> [Extract provided]
········

In addition to the pandemic, hurricanes, wildfires, and other natural disasters seem to have plagued the U.S. with a particular vengeance this year. These terrible events have left hundreds of thousands of people homeless, scared, and just barely able to get by.
Immediately following such events, scammers can abound to play off victims’ fears and feelings of desperation. For most people, it can be difficult to understand the heartlessness of such an industry. But scammers don’t see victims as people; they just see dollar signs.
Under the general umbrella of natural disaster scams, there are a few specific approaches that scammers may take. They include:
Clean-Up Crews & Contractors
In the interest of cleaning up and trying to get back to normal as quickly as possible after a natural disaster, some homeowners can fall victim to clean-up scams. In this case, a supposed clean-up crew or general contractor will offer you their services.
They may promise fast clean-up or repairs, but for a very high price. Beyond exorbitant fees, they may require payment upfront (often in the form of cash, gift cards, or wire transfers) and then never complete the work. Or they may not be licensed or insured to do such work.
To keep from being taken advantage of, make sure you check a contractor’s or crew’s qualifications before agreeing to anything. Get promises of work in writing. And never pay the entire amount for the work upfront; pay for it only after it’s completed to your satisfaction.
If your home was damaged or destroyed in a natural disaster, you may have to find temporary housing until something more permanent is found or rebuilt. This need could leave you open to falling for rental scams.
With these kinds of scams, you may see a listing for a good place. However, the supposed landlord won’t let you see the property in person first. Or they require security deposits before a lease or rental agreement is signed.

········

> [Material shown]
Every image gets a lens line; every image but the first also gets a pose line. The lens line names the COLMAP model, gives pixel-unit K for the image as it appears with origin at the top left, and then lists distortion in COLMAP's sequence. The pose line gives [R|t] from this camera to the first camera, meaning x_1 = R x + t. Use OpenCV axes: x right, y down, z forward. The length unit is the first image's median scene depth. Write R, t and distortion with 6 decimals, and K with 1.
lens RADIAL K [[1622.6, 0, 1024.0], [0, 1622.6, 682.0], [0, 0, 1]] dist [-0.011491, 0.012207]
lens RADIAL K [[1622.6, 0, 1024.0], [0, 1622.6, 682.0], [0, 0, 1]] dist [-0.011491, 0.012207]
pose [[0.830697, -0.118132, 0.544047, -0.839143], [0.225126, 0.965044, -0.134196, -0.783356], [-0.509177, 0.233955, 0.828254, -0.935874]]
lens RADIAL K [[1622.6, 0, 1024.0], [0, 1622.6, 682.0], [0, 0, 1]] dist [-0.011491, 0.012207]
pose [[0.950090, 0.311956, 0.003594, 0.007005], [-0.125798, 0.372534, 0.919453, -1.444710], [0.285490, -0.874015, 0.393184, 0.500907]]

········

> [Work request A] Summarize the text on natural disaster scams in two sentences.
> [Work request B] Write out part of the text on natural disaster scams word for word, beginning at the words "Under the general" and stopping after "do such work.".
> [Work request C] Resume the text on natural disaster scams from the point at which it stops.
The listing has no connection to the text on natural disaster scams.

> [Answer section A] After natural disasters, scammers exploit victims' fear and desperation through schemes such as clean-up and contractor scams, in which a supposed crew may charge exorbitant fees, demand payment upfront and never finish the work, or lack a license or insurance. Victims needing temporary housing may also face rental scams, in which a supposed landlord refuses an in-person viewing or requires a security deposit before any lease is signed.

> [Answer section B]
Under the general umbrella of natural disaster scams, there are a few specific approaches that scammers may take. They include:
Clean-Up Crews & Contractors
In the interest of cleaning up and trying to get back to normal as quickly as possible after a natural disaster, some homeowners can fall victim to clean-up scams. In this case, a supposed clean-up crew or general contractor will offer you their services.
They may promise fast clean-up or repairs, but for a very high price. Beyond exorbitant fees, they may require payment upfront (often in the form of cash, gift cards, or wire transfers) and then never complete the work. Or they may not be licensed or insured to do such work.

> [Answer section C]
This property might not exist. Or, if it does, the supposed “landlord” is not actually authorized to list a property. Again, be sure to get things in writing before any exchange of money. And as a prospective renter, you are well within your rights to see a property in person before signing or agreeing to anything.
The scenes of devastation after a fire, hurricane, or other natural disaster can’t help but stir the heart. Unfortunately, scammers know this and so will play on people’s sympathies to score some quick cash.
It could be as simple as a person standing on a street corner asking for cash to help pay for their home’s repairs. Or scammers could set up donation opportunities online on sites like GoFundMe. They could even go so far as to create a fake charity website to gather donations.
Before you start giving your money away, you should do some due diligence to make sure that it’s going where you want. If dealing with an individual, you can try to verify the person’s identity and address using a dedicated online people search. When it comes to a charitable organization, you can verify its legitimacy by researching it on one of several online charity watchdog sites. (Also with charities, you want to make sure that they’re spending money wisely. Watchdog sites can help you find out this kind of information as well.)
FEMA has funds allocated to help victims of natural disasters get back on their feet. You have to apply for it, which is where scammers often step in. You may run across a fraudster who promises to help you get funds and/or expedite an application on your behalf for a fee.
FEMA never charges fees for applications. So, if someone tries to tell you otherwise, you can be pretty sure that it’s a scam.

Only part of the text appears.